(Page-level text extractions)
* * *
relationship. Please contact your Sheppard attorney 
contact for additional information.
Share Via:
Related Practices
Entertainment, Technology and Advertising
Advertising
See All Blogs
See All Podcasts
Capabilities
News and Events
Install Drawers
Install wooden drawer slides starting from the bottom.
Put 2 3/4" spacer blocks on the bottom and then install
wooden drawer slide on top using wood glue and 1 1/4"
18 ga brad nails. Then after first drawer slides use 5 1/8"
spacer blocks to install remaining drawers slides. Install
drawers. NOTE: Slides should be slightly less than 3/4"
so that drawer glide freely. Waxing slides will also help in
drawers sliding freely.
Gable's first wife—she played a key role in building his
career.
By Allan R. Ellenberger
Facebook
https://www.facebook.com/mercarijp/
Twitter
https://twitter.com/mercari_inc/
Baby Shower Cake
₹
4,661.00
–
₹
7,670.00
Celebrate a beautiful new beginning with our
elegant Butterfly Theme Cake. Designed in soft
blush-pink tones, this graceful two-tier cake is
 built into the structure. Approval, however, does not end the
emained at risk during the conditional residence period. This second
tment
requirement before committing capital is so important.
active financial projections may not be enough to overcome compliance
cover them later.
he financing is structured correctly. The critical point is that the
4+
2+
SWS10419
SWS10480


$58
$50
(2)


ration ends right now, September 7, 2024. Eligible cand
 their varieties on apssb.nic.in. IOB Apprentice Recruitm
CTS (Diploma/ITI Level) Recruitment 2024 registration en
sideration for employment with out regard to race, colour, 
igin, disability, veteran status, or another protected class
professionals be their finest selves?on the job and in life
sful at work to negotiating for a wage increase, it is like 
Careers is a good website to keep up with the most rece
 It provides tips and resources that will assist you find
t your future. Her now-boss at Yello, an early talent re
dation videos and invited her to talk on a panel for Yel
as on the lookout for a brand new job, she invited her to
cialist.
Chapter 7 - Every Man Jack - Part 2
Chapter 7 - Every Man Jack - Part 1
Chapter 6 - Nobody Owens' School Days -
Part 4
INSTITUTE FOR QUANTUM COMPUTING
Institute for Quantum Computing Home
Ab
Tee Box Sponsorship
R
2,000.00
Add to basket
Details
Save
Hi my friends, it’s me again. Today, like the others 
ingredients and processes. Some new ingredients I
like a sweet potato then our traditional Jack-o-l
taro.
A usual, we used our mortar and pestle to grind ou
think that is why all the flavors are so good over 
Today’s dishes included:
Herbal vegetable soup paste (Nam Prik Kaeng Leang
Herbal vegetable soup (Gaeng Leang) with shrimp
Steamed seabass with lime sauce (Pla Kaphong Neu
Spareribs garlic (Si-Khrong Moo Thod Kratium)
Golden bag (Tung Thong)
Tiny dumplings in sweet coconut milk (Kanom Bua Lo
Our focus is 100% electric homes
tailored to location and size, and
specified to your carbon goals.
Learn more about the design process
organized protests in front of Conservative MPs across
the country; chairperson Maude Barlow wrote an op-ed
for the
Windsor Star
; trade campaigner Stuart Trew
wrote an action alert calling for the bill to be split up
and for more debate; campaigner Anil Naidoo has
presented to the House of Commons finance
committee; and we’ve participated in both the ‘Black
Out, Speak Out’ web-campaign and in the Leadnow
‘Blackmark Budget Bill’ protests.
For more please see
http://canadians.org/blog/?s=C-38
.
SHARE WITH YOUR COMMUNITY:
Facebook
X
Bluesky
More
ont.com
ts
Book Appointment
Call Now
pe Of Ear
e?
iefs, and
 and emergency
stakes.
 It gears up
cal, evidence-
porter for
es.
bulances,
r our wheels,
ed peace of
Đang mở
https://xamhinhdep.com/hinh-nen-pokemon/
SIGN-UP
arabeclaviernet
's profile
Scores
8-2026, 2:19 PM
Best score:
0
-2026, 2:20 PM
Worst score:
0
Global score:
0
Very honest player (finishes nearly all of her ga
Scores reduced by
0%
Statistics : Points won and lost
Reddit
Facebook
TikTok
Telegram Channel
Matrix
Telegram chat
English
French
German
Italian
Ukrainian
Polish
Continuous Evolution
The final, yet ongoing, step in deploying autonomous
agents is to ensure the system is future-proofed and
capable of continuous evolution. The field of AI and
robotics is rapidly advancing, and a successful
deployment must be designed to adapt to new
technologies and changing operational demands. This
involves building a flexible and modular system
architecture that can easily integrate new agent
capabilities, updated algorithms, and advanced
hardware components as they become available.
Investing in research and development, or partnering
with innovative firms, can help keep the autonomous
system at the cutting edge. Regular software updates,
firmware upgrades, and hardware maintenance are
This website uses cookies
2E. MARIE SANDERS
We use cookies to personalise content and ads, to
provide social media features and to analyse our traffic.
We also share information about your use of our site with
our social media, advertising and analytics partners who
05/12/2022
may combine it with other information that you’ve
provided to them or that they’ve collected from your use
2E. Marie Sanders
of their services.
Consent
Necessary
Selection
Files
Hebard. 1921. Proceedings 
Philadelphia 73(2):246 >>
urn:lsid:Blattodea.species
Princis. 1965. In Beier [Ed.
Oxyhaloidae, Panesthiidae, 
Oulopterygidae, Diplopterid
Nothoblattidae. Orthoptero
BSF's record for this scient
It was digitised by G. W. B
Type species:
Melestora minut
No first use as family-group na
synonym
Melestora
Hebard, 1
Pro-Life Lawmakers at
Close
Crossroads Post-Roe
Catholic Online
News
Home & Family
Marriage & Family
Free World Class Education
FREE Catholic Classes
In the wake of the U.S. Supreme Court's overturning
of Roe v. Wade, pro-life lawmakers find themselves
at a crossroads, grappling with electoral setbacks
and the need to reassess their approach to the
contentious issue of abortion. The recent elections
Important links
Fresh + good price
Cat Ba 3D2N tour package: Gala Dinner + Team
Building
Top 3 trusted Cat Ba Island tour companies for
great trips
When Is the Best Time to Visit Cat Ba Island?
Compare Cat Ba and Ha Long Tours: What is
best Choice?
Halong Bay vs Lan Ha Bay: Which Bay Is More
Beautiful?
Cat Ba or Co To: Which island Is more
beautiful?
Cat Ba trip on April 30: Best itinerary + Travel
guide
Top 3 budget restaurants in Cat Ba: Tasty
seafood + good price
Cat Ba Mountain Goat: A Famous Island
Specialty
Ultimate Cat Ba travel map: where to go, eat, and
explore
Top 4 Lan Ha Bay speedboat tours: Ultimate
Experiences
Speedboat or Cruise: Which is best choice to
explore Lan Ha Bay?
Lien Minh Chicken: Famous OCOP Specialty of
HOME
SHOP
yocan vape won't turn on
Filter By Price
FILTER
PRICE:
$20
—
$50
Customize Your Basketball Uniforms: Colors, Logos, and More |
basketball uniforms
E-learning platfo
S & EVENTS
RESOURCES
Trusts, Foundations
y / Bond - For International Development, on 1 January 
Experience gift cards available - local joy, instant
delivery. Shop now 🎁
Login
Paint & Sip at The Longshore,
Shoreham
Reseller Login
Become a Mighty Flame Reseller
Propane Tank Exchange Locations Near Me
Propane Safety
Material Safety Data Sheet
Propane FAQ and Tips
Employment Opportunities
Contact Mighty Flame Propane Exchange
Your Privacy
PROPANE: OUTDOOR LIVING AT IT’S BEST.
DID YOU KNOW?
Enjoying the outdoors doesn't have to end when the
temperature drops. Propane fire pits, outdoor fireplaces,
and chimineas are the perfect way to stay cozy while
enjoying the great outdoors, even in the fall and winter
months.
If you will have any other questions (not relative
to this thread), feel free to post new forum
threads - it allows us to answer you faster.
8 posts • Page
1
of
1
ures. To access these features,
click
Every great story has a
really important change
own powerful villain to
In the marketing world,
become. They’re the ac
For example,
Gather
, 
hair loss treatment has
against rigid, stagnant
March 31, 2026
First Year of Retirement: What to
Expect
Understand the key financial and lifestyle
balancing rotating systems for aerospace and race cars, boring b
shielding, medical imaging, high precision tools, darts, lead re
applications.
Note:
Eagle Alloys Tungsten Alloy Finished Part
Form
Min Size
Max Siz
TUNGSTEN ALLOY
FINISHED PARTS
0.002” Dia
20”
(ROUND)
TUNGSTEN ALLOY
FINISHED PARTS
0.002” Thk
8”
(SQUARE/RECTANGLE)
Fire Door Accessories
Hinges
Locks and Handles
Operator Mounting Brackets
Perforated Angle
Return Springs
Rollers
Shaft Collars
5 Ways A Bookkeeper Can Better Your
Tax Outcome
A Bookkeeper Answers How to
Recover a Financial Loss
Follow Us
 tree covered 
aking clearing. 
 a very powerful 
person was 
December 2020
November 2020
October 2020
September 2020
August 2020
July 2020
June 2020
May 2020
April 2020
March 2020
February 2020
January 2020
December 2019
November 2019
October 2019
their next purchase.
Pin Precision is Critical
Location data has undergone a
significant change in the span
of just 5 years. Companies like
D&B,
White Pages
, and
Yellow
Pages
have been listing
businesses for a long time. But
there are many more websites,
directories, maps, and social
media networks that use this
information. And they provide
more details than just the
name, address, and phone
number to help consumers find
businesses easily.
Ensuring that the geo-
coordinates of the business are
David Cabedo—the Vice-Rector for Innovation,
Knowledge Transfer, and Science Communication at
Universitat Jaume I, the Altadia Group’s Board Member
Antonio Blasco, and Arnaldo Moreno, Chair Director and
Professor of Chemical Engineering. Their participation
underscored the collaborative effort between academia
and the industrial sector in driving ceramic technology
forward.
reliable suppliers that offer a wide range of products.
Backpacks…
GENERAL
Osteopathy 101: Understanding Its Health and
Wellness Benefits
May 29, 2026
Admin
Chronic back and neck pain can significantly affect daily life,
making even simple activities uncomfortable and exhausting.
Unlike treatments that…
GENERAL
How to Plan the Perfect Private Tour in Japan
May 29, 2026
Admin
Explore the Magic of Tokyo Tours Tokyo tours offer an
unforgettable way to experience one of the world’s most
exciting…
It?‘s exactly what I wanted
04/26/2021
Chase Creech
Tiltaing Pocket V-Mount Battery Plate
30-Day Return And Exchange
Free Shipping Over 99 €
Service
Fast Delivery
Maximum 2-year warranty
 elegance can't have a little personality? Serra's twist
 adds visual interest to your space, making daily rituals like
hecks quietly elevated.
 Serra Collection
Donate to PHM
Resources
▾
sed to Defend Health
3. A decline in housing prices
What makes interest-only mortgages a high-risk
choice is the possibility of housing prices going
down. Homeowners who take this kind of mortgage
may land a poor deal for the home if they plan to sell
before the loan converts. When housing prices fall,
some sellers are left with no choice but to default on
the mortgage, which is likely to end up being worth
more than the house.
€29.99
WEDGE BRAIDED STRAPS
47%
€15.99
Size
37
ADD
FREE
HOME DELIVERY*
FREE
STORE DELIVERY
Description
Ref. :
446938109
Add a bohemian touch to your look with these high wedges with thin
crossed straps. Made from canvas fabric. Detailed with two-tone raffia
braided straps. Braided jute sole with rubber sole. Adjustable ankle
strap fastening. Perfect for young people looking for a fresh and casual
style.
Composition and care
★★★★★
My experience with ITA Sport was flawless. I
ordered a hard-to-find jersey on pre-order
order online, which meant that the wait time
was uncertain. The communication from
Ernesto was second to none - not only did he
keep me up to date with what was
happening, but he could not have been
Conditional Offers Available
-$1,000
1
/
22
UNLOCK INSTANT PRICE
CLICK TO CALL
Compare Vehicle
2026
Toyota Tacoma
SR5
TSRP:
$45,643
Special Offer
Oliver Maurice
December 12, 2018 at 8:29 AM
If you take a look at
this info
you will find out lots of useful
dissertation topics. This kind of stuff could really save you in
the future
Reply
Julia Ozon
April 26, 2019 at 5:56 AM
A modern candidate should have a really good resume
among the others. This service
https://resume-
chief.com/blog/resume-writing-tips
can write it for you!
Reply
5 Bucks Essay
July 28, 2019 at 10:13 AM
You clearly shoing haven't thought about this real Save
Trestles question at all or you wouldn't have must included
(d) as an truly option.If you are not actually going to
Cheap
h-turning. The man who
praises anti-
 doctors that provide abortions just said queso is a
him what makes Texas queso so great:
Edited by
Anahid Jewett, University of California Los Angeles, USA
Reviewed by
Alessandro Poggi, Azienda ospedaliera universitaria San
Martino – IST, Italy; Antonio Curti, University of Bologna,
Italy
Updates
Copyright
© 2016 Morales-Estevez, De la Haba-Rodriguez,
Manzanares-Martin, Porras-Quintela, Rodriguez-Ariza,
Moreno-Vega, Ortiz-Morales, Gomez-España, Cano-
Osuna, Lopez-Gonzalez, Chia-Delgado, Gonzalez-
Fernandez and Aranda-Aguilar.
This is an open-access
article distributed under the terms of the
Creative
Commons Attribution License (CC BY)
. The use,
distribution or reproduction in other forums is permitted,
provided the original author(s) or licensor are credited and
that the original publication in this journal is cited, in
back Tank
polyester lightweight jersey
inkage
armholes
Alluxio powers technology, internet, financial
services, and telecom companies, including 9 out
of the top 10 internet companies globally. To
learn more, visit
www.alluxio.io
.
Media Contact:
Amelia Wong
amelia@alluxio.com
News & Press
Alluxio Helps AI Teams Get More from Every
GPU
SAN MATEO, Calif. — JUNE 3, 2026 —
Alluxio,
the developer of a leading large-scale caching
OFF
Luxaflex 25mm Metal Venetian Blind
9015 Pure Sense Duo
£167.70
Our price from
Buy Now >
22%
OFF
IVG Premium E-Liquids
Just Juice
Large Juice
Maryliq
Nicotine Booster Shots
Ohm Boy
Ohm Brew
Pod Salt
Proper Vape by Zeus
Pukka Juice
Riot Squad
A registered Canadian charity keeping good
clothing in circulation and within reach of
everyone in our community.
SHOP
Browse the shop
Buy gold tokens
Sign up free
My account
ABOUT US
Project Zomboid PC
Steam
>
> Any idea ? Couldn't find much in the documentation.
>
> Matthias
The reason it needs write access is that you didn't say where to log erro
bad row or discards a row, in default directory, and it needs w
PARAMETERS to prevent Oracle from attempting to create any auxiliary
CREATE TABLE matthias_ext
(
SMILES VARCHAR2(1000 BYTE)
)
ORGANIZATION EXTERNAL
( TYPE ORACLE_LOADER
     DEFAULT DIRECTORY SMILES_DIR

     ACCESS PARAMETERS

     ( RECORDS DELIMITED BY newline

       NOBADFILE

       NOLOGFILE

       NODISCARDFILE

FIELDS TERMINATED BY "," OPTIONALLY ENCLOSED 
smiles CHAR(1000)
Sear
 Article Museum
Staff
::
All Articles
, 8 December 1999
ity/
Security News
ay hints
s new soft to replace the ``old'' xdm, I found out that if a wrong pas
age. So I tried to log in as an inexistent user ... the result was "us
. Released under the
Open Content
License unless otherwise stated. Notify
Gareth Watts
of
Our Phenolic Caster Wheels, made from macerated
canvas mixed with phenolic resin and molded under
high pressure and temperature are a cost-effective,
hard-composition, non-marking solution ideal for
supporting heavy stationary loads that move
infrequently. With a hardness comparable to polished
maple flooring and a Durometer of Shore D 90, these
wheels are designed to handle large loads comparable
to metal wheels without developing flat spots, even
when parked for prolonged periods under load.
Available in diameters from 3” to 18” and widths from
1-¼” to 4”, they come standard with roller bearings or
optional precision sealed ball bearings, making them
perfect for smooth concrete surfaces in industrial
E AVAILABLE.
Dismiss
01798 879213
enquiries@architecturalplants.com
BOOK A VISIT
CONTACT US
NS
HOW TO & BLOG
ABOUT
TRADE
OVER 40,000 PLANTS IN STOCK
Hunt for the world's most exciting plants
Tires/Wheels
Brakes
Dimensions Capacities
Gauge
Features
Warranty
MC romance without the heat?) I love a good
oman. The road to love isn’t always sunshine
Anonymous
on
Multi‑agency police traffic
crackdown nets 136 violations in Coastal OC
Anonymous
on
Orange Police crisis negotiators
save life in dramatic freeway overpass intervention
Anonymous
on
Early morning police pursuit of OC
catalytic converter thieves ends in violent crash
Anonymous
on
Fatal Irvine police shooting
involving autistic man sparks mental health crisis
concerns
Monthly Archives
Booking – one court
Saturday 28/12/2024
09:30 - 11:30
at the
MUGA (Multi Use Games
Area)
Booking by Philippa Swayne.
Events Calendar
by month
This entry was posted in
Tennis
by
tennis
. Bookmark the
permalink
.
* * *
• **What is required**
Starting at the first line of the entries above, please extract each line up to and including the line with "spacer blocks to", unchanged, and add nothing.

• **Answer to the problem**
relationship. Please contact your Sheppard attorney 
contact for additional information.
Share Via:
Related Practices
Entertainment, Technology and Advertising
Advertising
See All Blogs
See All Podcasts
Capabilities
News and Events
Install Drawers
Install wooden drawer slides starting from the bottom.
Put 2 3/4" spacer blocks on the bottom and then install
wooden drawer slide on top using wood glue and 1 1/4"
18 ga brad nails. Then after first drawer slides use 5 1/8"
spacer blocks to install remaining drawers slides. Install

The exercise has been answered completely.